Ukrainian photojournalist Yevhen Maloletka has released a book called “The Siege of Mariupol”. The book features the series of photos he took during the first 20 days of the full-scale invasion.
In the book, Maloletka reflects on the photographer’s responsibility, the importance of each shot, and the challenges a photographer faces while working. He talks about people and for people, about strength and weakness, about birth and death.
Yevhen Maloletka is a Ukrainian photojournalist who has been covering the war in Ukraine since 2014.
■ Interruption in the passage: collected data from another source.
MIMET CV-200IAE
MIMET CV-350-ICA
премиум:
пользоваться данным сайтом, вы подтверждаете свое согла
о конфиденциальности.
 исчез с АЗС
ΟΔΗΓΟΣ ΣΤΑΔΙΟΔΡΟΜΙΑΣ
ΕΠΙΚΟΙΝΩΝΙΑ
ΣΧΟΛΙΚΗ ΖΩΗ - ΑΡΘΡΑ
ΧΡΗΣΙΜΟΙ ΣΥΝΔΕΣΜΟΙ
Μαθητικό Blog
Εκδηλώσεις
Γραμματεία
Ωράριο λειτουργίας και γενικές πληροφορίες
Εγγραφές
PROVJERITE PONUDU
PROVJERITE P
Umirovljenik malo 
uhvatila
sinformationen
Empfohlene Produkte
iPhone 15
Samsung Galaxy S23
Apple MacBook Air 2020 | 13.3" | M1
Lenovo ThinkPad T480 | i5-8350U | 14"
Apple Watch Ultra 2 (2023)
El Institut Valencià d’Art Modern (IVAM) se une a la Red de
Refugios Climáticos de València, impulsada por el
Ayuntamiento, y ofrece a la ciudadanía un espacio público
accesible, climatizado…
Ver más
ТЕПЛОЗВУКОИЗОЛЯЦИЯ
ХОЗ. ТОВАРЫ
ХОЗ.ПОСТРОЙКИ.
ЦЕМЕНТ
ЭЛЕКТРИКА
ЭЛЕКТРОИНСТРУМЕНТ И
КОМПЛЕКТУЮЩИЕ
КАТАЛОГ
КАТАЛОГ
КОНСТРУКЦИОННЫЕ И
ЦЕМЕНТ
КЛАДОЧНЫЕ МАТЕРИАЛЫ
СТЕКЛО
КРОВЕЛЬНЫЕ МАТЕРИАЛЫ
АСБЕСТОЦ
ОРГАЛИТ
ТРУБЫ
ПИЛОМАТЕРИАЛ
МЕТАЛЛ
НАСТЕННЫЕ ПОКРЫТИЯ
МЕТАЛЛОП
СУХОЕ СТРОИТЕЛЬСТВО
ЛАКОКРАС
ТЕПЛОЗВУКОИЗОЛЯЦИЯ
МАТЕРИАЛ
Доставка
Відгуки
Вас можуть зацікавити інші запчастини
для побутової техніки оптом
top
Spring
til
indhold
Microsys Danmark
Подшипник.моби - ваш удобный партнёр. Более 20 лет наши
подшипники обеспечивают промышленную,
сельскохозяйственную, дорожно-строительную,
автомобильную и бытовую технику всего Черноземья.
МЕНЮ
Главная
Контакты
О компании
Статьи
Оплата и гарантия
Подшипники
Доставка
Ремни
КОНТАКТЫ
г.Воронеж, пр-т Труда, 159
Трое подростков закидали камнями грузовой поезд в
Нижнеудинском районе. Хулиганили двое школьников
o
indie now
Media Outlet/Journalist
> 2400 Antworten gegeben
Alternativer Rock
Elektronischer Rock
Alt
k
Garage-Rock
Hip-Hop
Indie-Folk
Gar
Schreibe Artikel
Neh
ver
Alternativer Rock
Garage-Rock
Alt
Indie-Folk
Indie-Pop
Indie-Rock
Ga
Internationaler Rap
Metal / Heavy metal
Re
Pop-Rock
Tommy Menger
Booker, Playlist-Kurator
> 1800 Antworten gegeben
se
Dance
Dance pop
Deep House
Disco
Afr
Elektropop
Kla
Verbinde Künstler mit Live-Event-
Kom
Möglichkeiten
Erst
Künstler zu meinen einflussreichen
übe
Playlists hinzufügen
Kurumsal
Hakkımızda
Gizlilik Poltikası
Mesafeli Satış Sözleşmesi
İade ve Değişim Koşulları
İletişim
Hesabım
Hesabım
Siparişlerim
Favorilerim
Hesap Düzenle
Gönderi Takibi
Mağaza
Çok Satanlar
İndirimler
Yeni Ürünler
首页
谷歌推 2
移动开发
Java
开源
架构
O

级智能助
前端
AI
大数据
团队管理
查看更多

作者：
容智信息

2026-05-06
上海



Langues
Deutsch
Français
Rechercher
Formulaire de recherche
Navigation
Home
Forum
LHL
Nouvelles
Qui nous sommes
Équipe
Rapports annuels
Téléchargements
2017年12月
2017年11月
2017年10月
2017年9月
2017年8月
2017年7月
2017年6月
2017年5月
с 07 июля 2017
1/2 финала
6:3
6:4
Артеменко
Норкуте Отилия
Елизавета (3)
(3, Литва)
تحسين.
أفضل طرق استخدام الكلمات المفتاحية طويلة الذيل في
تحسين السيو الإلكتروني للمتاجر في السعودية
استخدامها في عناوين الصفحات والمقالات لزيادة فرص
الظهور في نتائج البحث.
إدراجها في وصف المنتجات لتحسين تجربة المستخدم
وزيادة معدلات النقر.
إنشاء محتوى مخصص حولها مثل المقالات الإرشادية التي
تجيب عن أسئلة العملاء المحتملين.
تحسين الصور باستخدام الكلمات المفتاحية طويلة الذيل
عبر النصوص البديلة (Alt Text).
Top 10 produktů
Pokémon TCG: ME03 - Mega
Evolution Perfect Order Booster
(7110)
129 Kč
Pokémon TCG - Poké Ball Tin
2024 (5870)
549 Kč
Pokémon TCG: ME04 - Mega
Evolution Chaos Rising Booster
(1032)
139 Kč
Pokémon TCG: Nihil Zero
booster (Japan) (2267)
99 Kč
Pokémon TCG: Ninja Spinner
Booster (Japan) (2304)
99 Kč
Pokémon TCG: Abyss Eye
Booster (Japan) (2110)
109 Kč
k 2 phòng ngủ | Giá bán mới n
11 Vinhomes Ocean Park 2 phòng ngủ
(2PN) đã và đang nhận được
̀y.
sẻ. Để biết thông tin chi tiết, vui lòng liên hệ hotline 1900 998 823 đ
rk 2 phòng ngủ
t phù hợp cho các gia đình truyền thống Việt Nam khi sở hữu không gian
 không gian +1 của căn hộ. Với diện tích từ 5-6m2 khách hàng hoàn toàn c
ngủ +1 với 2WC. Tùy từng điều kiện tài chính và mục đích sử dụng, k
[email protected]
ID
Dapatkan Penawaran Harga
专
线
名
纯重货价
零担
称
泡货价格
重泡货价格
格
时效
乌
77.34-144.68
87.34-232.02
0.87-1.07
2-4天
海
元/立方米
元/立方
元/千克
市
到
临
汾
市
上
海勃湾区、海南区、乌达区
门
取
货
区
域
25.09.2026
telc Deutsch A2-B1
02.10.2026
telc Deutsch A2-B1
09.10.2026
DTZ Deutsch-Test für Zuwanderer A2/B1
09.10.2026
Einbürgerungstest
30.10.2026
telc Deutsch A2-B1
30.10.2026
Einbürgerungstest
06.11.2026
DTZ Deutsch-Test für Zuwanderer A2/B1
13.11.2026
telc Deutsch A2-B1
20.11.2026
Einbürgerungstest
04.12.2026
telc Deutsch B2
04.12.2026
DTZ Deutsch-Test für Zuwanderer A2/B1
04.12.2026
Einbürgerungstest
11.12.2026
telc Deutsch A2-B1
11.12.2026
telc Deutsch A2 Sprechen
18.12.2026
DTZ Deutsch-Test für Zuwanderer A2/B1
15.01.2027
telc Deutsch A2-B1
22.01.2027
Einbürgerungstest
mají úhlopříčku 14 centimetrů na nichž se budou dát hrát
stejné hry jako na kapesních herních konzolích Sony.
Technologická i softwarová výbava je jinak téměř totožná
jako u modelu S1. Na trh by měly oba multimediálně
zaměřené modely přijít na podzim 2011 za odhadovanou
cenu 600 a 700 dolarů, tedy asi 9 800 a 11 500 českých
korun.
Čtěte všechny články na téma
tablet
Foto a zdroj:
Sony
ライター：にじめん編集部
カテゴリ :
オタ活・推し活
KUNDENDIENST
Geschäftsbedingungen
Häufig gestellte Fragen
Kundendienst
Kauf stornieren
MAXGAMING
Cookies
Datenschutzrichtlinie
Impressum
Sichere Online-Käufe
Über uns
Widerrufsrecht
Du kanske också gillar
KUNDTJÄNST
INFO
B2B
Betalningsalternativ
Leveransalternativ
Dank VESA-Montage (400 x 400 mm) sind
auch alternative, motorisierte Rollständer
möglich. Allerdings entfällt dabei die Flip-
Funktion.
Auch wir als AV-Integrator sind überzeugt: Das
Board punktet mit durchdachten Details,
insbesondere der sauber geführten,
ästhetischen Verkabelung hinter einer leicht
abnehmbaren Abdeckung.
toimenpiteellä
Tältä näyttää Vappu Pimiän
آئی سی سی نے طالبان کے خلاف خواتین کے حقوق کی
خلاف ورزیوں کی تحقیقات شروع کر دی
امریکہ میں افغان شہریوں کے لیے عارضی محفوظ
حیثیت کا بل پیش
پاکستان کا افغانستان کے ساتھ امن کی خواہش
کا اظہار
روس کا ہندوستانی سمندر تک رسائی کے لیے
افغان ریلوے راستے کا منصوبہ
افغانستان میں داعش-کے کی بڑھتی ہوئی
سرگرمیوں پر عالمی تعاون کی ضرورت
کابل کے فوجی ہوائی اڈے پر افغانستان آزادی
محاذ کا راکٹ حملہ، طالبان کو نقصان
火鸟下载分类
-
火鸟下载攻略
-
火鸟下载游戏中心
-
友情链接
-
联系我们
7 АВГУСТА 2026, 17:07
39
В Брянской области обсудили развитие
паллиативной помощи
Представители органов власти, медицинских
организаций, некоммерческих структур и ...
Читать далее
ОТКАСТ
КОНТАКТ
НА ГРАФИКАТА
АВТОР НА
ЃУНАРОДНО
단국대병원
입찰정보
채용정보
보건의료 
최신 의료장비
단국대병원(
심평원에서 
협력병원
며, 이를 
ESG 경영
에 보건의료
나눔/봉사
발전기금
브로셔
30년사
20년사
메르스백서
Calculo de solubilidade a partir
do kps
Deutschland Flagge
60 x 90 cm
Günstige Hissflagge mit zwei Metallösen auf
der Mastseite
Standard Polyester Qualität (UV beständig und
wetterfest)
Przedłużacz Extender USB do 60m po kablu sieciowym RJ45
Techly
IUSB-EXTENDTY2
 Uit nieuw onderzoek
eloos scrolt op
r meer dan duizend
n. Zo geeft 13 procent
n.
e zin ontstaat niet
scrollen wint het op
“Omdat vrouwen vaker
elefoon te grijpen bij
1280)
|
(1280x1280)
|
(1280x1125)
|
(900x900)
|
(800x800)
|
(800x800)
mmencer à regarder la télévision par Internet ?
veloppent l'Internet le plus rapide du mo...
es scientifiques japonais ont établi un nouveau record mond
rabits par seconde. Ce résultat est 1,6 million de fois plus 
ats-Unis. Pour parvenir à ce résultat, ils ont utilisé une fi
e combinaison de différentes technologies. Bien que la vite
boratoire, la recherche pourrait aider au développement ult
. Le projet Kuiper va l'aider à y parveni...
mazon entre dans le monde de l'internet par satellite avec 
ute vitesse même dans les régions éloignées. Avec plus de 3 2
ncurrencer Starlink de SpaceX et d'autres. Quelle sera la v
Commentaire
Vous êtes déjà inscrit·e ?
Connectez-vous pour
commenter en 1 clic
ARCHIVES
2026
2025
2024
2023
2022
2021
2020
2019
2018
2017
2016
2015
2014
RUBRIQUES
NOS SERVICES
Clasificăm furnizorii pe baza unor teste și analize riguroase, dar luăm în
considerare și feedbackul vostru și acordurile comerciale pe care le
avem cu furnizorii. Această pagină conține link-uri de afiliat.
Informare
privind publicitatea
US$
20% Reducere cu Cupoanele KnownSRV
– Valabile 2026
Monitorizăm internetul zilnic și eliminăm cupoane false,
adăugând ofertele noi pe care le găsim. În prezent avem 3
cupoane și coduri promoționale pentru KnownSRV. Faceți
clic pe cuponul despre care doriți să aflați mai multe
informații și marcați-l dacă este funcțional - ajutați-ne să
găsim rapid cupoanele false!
The article “20 Days in Mariupol: The Crew That Documented the City’s Agony” by Associated Press correspondent Mstyslav Chernov was released on 22 March 2022. Chernov, along with Yevhen Maloletka and Vasylysa Stepanenko, spent 20 days in besieged Mariupol before evacuating. They covered the developments in Mariupol, which was blockaded by Russian troops, filmed the destruction caused by the air strikes in the city, doctors working in local hospitals, and numerous civilian casualties.
The team won the Pulitzer Prize, the Directors Guild of America Award, and the BAFTA Award for their work in besieged Mariupol.
On 10 March 2024, Mstyslav Chernov’s “20 Days in Mariupol” won an Oscar as the best feature-length documentary, becoming the first Ukrainian film to win an Oscar.